Luciferase reporter assay

HepG2 cells were transfected with the BMP-responsive luciferase reporter, BRE-luc, together with the individual SCUBE3 constructs (or a mock vector) and a Renilla luciferase reporter as internal control, by using Lipofectamine 3000 (Invitrogen). Cells were cultured for an additional 2 days, harvested, and prepared for reporter assay with the Dual-Luciferase reporter assay system (Promega) according to the manufacturer’s instructions.

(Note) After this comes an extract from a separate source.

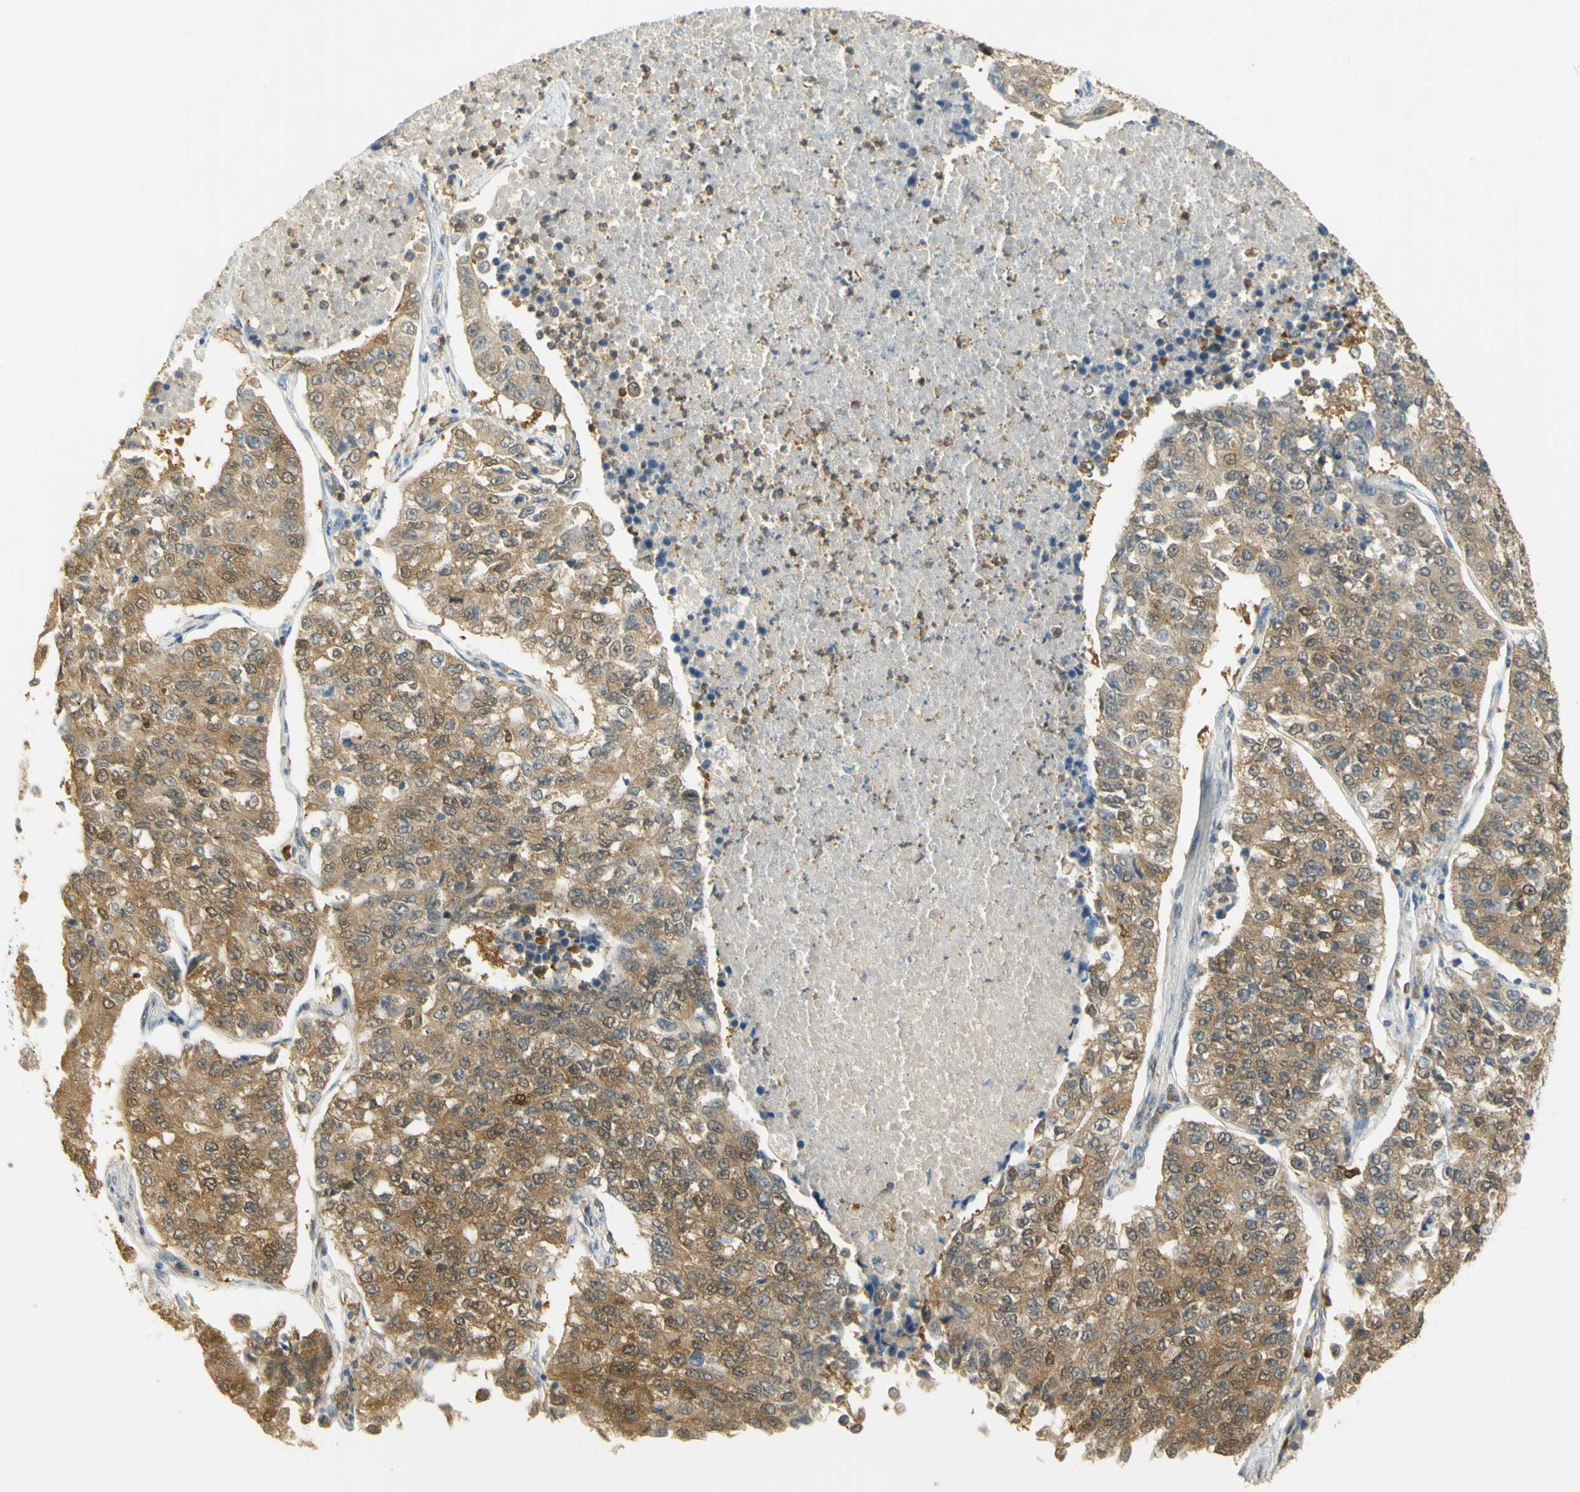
{"staining": {"intensity": "moderate", "quantity": ">75%", "location": "cytoplasmic/membranous,nuclear"}, "tissue": "lung cancer", "cell_type": "Tumor cells", "image_type": "cancer", "snomed": [{"axis": "morphology", "description": "Adenocarcinoma, NOS"}, {"axis": "topography", "description": "Lung"}], "caption": "Moderate cytoplasmic/membranous and nuclear staining for a protein is identified in approximately >75% of tumor cells of lung cancer using immunohistochemistry (IHC).", "gene": "PAK1", "patient": {"sex": "male", "age": 49}}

Alkaline phosphatase activity assay

Cells were washed with PBS and lysed with 0.05% Trixton X-100 solution. Alkaline phosphatase (ALP) activity in lysates was determined by using p-nitrophenol-phosphate as substrate as previously reported.³¹

Confocal laser scanning microscopy

SAOS-2 cells (2 × 10⁴) were seeded in 24-well cluster plates onto 12-mm cover glasses, transfected with the various FLAG-tagged constructs (48 h), and fixed with 4% paraformaldehyde (30 min, 4°C). Cells were stained with mouse monoclonal IgG anti-FLAG M2 (1:500, SIGMA) (2 h, room temperature), rinsed twice with PBS, and incubated with the secondary goat anti-mouse antibody conjugated with Alexa Fluor 594 (1 h, room temperature) (Molecular Probes). After staining, coverslips were rinsed and mounted on slides by using Vectashield mounting medium (Vector Laboratories) containing 1.5 μg/mL DAPI. Alexa Fluor 488 phalloidin dye was used to stain the cortical actin associated with the plasma membrane. Observations were performed on a Leica TCS-SP8X laser-scanning confocal microscope (Leica Microsystems) equipped with a tunable white light laser source and a 405 nm diode laser. Sequential confocal images were acquired by LAS X software (Leica Microsystems) using a HC PLAPO 63x oil-immersion objective (1.40 numerical aperture).

Isolation of lipid rafts

Lipid rafts were prepared as described.³² In brief, cells were lysed with 1.3 mL ice-cold RIPA buffer. The homogenized lysates were resuspended in a final 40% OptiPrep solution. The mixture was vortexed vigorously and transferred to a 12.5 mL ultracentrifuge tube, and a discontinous OptiPrep gradient (30%, 5%) was formed above the lysate by adding 4 mL 30% OptiPrep and then 4 mL 5% OptiPrep. The gradient was ultracentrifuged (20 h, 39,000 rpm, 4°C). Twelve fractions were collected from top to bottom and designated as fractions 1–12. To verify the separation, a specific caveolin-1 antibody was used.

Mouse phenotyping

Wild-type C57BL/6JNari mice were provided by the National Laboratory Animal Center (NLAC), NARLabs, Taiwan. Scube3^−/− mice (C57BL/6JNari) were generated as previously described.²¹ Adult male mice were used in skeletal phenotype analysis, whereas sex of embryos or neonates was not determined. Radiography, 3-D-reconstructed CT images, and bone mineral density (BMD) analysis were performed as previously described.³³ Alcian blue hematoxylin/orange G staining of paraffin sections was performed as described,³⁴ with modification. Briefly, deparaffinized sections were placed in acid-alcohol (0.37% hydrochloric acid in 70% ethanol) for 30 s, alcian blue hematoxylin (1% alcian blue in Mayer’s acid hematoxylin) for 40 min and washed gently in distilled water to remove excess stain from tissue. Sections were placed in acid-alcohol for 3 s, 0.5% ammonium water for 15 s, 95% EtOH for 1 min, and eosin/orange G solution (0.12% eosin, 0.074% phloxin B, and 0.064% orange G in 90% ethanol [pH 4.8]) for 1 min 30 s. After washing with distilled water, sections were dehydrated and mounted in Entellan new (Merck).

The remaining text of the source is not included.